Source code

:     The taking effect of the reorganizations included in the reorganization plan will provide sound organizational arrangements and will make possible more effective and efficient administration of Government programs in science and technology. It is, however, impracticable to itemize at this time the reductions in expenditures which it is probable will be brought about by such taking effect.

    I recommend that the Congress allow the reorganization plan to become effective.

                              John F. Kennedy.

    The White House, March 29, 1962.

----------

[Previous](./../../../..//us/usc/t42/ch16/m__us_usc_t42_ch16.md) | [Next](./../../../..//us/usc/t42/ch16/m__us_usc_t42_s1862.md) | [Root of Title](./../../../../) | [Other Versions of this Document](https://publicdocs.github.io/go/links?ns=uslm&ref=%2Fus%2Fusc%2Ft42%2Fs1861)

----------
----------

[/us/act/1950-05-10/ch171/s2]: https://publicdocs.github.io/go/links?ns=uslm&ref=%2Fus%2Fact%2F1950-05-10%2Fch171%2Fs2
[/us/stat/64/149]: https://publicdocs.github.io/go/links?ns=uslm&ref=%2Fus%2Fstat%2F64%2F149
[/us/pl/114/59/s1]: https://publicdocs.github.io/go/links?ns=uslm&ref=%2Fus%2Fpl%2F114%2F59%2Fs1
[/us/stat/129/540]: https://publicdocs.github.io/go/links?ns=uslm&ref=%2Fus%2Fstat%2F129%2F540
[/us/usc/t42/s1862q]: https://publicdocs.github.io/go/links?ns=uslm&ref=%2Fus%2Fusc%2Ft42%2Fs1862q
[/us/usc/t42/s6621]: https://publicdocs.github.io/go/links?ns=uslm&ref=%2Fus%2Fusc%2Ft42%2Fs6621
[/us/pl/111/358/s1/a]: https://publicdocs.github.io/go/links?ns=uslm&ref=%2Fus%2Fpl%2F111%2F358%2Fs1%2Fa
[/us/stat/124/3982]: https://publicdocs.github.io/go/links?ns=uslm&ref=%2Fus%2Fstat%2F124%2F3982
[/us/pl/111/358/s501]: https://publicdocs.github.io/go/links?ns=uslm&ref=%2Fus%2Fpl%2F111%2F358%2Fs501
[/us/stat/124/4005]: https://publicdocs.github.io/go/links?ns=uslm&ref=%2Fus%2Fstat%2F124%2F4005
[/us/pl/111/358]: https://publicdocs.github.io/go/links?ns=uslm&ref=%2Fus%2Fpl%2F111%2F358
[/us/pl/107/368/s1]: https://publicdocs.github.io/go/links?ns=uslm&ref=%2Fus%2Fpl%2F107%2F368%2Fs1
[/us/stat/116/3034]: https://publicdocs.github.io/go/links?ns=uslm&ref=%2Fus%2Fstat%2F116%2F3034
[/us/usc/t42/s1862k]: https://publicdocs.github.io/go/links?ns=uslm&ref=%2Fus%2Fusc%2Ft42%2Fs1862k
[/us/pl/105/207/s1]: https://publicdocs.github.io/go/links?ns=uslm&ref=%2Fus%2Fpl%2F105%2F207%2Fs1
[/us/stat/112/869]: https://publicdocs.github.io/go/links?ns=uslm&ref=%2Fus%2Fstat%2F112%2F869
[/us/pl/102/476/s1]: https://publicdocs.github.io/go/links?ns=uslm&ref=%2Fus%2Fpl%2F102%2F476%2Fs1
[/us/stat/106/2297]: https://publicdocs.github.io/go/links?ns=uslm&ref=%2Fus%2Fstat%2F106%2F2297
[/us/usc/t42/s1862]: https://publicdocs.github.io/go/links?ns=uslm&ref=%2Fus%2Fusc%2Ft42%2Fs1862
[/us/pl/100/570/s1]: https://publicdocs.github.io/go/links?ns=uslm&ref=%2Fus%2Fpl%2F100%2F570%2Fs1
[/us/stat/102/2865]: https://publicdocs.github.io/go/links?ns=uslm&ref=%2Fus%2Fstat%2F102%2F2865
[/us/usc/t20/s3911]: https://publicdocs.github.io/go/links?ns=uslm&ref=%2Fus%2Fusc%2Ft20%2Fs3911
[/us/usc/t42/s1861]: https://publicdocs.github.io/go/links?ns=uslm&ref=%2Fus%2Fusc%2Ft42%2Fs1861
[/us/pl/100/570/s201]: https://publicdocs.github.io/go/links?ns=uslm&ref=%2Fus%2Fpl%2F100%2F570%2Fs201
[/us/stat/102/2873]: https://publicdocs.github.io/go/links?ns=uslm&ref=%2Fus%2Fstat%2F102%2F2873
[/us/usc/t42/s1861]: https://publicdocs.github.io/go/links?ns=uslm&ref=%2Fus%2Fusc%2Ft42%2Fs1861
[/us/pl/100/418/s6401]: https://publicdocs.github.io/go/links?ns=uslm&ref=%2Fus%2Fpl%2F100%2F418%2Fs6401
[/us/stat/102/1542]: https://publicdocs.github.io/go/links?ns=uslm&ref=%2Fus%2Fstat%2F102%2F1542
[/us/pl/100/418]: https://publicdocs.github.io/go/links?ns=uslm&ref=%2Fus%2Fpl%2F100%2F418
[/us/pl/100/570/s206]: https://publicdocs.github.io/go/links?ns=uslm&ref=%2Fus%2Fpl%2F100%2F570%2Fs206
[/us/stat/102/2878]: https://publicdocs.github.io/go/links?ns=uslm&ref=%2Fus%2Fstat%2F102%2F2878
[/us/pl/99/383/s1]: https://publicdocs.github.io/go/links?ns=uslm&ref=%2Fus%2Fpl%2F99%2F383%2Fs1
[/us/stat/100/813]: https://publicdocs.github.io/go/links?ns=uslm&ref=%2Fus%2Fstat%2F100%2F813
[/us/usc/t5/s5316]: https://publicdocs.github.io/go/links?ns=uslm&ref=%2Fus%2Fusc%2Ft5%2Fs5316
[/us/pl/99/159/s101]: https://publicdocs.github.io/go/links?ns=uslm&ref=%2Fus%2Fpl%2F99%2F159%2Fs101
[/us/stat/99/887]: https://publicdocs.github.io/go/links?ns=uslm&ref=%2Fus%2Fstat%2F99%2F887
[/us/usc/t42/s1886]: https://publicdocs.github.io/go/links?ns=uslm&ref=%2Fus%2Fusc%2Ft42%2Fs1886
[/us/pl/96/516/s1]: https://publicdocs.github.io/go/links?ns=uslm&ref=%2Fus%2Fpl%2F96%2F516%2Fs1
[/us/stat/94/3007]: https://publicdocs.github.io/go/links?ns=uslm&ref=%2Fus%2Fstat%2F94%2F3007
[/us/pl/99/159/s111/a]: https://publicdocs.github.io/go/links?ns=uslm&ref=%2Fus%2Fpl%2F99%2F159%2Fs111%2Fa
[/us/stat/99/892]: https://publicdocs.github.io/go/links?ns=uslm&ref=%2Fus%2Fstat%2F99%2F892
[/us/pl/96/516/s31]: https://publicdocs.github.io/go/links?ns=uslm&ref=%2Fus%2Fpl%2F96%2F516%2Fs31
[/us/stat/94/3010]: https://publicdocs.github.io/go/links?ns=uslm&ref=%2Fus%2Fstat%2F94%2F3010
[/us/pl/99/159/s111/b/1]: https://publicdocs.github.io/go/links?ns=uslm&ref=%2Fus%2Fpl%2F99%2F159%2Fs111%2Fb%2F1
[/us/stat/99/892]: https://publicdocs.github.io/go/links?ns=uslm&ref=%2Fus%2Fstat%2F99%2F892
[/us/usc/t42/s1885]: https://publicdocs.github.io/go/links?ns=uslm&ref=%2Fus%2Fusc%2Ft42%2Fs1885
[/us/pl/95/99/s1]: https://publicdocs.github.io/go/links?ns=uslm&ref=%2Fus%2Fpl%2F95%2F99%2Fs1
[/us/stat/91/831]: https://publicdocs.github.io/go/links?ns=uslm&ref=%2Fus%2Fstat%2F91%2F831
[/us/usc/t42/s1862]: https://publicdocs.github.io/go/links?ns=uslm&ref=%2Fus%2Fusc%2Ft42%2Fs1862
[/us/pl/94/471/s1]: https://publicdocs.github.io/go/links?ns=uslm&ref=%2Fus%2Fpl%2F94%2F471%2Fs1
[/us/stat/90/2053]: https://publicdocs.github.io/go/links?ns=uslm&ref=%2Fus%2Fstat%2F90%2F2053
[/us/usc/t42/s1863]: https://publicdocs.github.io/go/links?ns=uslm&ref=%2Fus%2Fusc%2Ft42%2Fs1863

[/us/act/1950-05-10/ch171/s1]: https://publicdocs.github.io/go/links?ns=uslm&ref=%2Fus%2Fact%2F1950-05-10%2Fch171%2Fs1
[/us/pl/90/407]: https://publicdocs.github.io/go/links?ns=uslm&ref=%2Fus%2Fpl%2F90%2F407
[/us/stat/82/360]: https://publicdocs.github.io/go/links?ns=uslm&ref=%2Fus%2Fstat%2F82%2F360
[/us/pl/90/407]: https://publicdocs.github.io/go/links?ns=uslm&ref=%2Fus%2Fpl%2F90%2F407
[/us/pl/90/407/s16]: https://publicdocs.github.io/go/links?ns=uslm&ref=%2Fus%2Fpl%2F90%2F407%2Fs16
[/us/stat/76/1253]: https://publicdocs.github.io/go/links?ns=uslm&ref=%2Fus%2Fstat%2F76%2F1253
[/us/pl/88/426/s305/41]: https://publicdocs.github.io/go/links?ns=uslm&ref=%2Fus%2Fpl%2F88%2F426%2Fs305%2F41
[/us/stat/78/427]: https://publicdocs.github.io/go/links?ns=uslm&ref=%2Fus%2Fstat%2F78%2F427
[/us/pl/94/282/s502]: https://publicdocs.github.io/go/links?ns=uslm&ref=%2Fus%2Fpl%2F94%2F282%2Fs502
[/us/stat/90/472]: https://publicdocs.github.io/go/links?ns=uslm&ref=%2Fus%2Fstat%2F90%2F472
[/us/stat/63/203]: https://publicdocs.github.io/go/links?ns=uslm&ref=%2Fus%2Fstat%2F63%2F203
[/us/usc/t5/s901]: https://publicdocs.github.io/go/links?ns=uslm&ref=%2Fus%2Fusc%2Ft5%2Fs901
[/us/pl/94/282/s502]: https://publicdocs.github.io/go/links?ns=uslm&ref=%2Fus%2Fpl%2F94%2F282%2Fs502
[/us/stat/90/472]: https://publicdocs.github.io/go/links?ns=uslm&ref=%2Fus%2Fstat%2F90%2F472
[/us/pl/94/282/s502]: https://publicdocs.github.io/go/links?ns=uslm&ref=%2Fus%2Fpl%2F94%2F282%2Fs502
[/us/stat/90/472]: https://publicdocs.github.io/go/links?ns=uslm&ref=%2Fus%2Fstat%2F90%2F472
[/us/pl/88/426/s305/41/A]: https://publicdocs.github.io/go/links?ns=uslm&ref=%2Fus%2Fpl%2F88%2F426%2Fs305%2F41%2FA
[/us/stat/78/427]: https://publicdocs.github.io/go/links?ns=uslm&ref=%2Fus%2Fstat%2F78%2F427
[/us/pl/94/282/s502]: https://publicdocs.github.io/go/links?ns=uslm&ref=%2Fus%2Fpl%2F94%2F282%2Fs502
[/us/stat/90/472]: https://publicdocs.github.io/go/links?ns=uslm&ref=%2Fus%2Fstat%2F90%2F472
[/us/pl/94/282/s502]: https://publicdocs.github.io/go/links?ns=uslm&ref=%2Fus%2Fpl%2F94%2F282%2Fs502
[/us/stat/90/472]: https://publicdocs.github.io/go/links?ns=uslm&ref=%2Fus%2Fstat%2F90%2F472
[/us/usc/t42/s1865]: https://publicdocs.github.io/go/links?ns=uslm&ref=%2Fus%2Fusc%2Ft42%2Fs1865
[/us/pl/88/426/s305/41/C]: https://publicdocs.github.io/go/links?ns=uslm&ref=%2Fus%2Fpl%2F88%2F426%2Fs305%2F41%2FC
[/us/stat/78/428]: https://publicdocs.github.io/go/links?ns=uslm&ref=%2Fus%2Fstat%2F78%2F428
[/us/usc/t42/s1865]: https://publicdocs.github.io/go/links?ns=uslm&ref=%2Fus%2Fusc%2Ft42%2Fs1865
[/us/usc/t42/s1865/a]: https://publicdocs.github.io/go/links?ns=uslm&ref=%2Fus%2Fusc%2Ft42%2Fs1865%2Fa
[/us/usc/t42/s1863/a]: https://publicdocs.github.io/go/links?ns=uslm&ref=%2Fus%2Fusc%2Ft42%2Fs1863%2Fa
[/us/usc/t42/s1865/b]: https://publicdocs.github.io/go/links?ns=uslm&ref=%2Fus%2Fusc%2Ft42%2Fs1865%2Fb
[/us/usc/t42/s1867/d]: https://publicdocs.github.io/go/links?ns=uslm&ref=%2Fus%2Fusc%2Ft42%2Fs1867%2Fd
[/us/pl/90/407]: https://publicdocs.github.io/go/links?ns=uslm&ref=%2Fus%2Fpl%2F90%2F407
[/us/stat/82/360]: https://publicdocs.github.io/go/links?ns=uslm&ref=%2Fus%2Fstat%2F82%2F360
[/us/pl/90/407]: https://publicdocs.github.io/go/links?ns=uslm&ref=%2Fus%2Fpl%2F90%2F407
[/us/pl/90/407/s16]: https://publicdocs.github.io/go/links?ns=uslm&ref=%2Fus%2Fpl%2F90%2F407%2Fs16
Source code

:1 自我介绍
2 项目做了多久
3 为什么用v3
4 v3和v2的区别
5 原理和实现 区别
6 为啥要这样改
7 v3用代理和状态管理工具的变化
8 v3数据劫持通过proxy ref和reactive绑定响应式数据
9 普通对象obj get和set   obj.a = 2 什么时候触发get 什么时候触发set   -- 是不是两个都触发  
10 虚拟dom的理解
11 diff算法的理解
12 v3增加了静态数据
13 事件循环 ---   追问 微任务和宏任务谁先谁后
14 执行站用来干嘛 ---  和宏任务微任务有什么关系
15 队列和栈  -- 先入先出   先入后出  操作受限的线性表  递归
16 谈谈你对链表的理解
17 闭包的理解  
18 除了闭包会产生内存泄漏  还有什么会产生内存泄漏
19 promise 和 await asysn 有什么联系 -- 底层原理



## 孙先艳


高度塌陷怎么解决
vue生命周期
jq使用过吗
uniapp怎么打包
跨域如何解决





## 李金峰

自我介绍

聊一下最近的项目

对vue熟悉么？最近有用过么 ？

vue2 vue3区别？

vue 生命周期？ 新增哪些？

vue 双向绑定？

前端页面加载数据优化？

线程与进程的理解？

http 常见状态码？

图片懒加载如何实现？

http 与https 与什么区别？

▶ Task goal
Gather every line in the items above that contains the word "reorganization", and list each one in full.

▶ Written response
:     The taking effect of the reorganizations included in the reorganization plan will provide sound organizational arrangements and will make possible more effective and efficient administration of Government programs in science and technology. It is, however, impracticable to itemize at this time the reductions in expenditures which it is probable will be brought about by such taking effect.
    I recommend that the Congress allow the reorganization plan to become effective.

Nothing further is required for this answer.